Harry honours the fallen, 100 years after WWI
Prince Harry has planted a memorial cross at the Field of Remembrance as part of a series of events to commemorate the end of World War I a century ago.
Harry honoured Britain’s war dead at a ceremony on Thursday to open Westminster Abbey’s Field of Remembrance, which marks its 90th anniversary this year.
The Field of Remembrance has been held in the grounds of London’s Westminster Abbey annually since 1928. Ex-service personnel and members of the public can plant a symbol in memory of those who died.
About 70,000 crosses are produced by organisers, the Poppy Factory, which are planted on more than 360 plots for regimental and other associations.

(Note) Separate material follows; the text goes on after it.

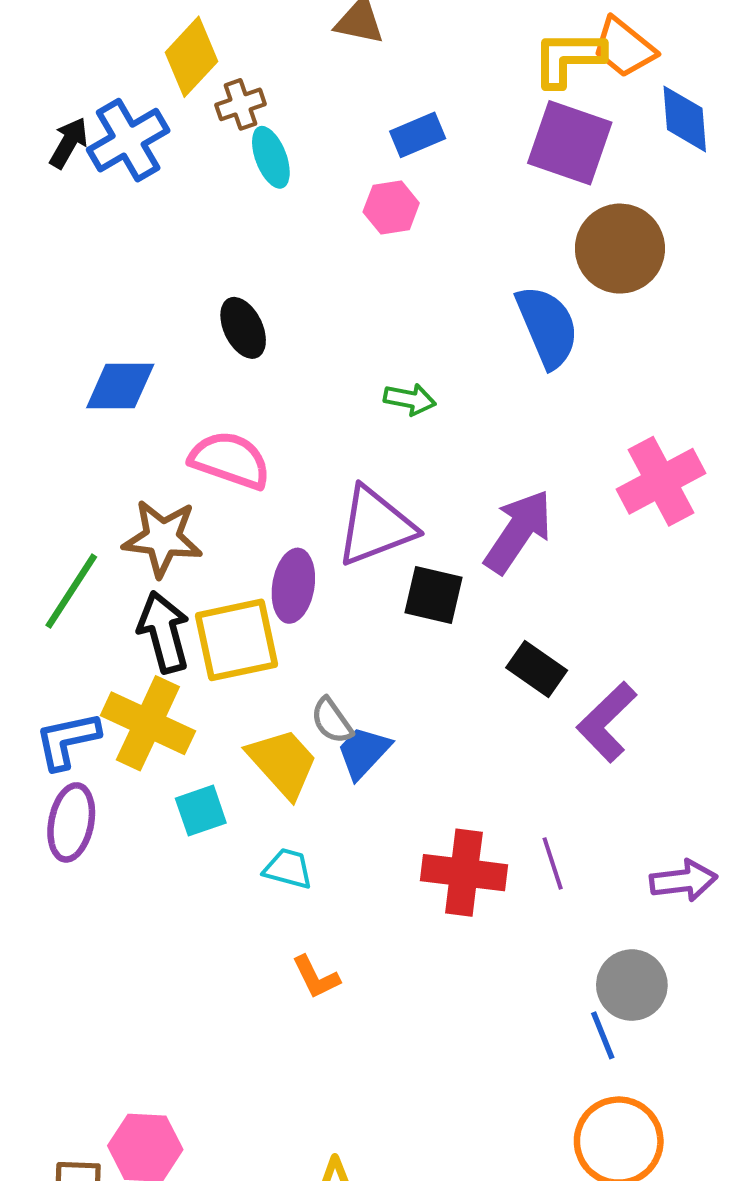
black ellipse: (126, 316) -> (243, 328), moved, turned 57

Harry, the Duke of Sussex, served in the British military, completing two tours in Afghanistan, and is a founder of the Invictus Games, an international paralympic-style event for military personnel wounded in action.
He will join the Queen, his father Prince Charles and other senior royals for an annual Festival of Remembrance at London’s Royal Albert Hall today.
Tomorrow, the Queen and the royal family will attend the annual Remembrance Day Service at The Cenotaph, marking 100 years since the Armistice which brought an end to the 1914-18 conflict.
Prince Harry salutes after laying a cross of poppies at the annual Field of Remembrance service at Westminster Abbey.